You might be mistaken about the meaning of $ds(X)$.
The space of vector fields acts on smooth functions by derivation. So in local coordinates, if we write $X=\sum_{i=1}^nX_i \partial_i$ where $X_i\in \mathcal{C}^\infty$, then we get $$(X\cdot s)(p)=\sum_{i=1}^nX_i(p)\dfrac{\partial s}{\partial x_i}(p)=ds_p(X(p)).$$
Let's see what happens on your bundle $\mathbb R^2\times \mathbb R\rightarrow \mathbb R^2$ and your connection $\nabla$.
I will use the global coordinates denoted by $(x,y)$ on $\mathbb R^2$ and the corresponding basis of the tangent space $(\partial_x,\partial_y)$.
For every section $s$ of your bundle and for every $X,Y\in \mathcal{C}^\infty(\mathbb R^2,\mathbb R)$, $\nabla_{X\partial_x+Y\partial_y}s$ is just the map given by $$p\in \mathbb R^2\mapsto X(p)\dfrac{\partial s}{\partial x}(p)+Y(p)\dfrac{\partial s}{\partial y}(p).$$
Furthermore, since the curvature is a skew-symmetric bilinear map, to compute $F$ it suffices to compute $F(X\partial_x,Y\partial_y)$. Other terms can be deduced by linearity.

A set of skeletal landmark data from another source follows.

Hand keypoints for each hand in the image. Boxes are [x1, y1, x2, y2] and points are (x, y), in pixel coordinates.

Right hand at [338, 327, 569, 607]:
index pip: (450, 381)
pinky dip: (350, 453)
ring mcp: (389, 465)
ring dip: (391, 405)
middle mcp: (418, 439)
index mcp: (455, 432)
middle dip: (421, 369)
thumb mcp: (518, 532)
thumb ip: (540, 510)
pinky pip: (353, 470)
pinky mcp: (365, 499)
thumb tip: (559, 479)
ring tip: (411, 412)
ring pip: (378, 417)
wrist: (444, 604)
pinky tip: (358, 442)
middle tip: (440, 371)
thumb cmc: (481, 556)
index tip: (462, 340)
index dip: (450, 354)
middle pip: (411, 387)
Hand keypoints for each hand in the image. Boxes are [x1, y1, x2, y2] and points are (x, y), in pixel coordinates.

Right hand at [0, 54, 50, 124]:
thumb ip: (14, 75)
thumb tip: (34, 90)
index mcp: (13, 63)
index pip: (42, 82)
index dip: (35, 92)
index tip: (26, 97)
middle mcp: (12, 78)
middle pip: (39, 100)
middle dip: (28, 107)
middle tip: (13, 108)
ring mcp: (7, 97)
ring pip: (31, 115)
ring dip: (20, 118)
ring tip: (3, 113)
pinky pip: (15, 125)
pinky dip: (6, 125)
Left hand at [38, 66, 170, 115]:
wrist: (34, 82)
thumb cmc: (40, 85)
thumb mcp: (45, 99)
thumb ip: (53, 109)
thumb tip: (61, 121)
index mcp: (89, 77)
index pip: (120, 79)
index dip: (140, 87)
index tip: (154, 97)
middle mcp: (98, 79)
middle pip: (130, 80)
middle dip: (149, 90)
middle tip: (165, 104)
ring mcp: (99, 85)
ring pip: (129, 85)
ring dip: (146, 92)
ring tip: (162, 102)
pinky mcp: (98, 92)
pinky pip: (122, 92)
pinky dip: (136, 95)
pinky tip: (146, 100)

It is then an easy computation to see that $$\nabla_{X\partial_x}\nabla_{Y\partial_y}s-\nabla_{Y\partial_y}\nabla_{X\partial_x}s = X\dfrac{\partial Y}{\partial x}\dfrac{\partial s}{\partial y}-Y\dfrac{\partial X}{\partial y}\dfrac{\partial s}{\partial x}$$ which is in fact also equal to $\nabla_{[X\partial_x,Y\partial_y]}$.
It follows that the curvature of $\nabla$ vanishes.
In fact, this result tells you that the Lie bracket $[X,Y]$ of two vector fields is exactly the vector field associated to the derivation $\mathcal{L}_X\mathcal{L}_Y-\mathcal{L}_Y\mathcal{L}_X$.